Wir müssen die Einnahmebasis des Bundeshaushalts verbessern. DIE LINKE fordert deshalb in einem ersten Schritt Steuererhöhungen für die Krisenverursacher und -gewinnler. In einem zweiten Schritt müssen wir die Mehreinnahmen in ein Zukunftsinvestitionsprogramm stecken. Und in einem dritten Schritte können wir die Schulden abbauen.

Doch aller Schuldenabbau ist umsonst, wenn die Finanzmärkte nicht gleichzeitig streng kontrolliert werden.

Absichtsbekundungen von Frau Merkel helfen da nicht weiter. Wir fordern eine umfassende Marktregulierung, dazu neben dem Verbot von Leerverkäufen auch feste Wechselkurse und das Schließen von Steueroasen. Die Bundesregierung darf sich bei der Besteuerung von Finanzprodukten nicht länger hinter anderen Ländern verstecken. Ein gut regulierter Finanzmarkt in Deutschland wird zu einem Standortvorteil. Menschen, die ihr Geld sicher anlegen wollen, werden dann ihr Geld in Deutschland anlegen.

Die Generalsekretärin der SPD, Frau Nahles, sagte gestern zu den Kürzungsvorschlägen der Bundesregierung, dass es nicht in Ordnung ist, dass die Bundesregierung bei denen kürzt, die sich nicht wehren können. Sind die Betroffenen also wehrlos?

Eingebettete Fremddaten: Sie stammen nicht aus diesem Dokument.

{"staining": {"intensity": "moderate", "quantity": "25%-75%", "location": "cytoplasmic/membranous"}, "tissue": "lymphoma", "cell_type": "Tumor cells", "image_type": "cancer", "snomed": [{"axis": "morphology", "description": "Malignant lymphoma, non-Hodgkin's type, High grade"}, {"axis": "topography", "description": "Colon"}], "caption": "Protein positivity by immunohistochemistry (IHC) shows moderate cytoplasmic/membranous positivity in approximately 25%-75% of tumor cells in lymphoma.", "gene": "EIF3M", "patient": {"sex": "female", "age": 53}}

Dem widerspreche ich: Jeder kann und jeder muss sich gegen diese Bundesregierung wehren. DIE LINKE unterstützt deshalb die Demonstrationen »Wir zahlen nicht für eure Krise!« am 12. Juni in Berlin und Stuttgart. Wir können die Pläne der Regierung durchkreuzen, wenn viele Menschen gegen die unsoziale Politik der Regierung auf die Straße gehen.